Segment Start: SUPPLIED DATA
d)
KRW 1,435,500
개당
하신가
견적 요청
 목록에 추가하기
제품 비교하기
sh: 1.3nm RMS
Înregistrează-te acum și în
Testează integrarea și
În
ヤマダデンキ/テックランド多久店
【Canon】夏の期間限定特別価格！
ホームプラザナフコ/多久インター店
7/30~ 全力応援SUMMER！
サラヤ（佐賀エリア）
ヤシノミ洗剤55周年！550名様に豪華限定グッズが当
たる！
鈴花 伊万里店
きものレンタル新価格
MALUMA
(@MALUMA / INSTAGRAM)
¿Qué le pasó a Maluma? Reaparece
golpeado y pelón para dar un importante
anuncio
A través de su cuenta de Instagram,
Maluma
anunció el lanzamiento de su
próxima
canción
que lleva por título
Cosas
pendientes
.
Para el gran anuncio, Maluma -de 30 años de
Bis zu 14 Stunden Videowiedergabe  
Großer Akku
Segment End: SUPPLIED DATA
Segment Start: SUPPLIED DATA
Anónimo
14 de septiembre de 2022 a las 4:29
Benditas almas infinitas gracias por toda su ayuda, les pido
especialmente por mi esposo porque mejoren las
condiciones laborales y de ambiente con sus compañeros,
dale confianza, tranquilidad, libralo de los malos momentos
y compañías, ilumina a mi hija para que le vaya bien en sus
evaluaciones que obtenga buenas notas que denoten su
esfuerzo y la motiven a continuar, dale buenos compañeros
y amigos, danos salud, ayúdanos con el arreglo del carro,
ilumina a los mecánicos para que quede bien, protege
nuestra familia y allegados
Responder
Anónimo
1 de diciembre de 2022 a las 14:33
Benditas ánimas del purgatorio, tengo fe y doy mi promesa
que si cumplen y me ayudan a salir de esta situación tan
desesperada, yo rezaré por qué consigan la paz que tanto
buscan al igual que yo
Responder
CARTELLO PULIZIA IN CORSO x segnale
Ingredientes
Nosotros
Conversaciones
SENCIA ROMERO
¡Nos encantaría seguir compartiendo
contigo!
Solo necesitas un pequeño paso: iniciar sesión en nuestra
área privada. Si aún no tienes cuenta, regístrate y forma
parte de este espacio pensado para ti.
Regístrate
Segment End: SUPPLIED DATA
Count the lines in the data above that contain the string "cuenta", with uppercase and lowercase letters treated as different. Reply with that number alone.

--- EXERCISE ANSWER ---
2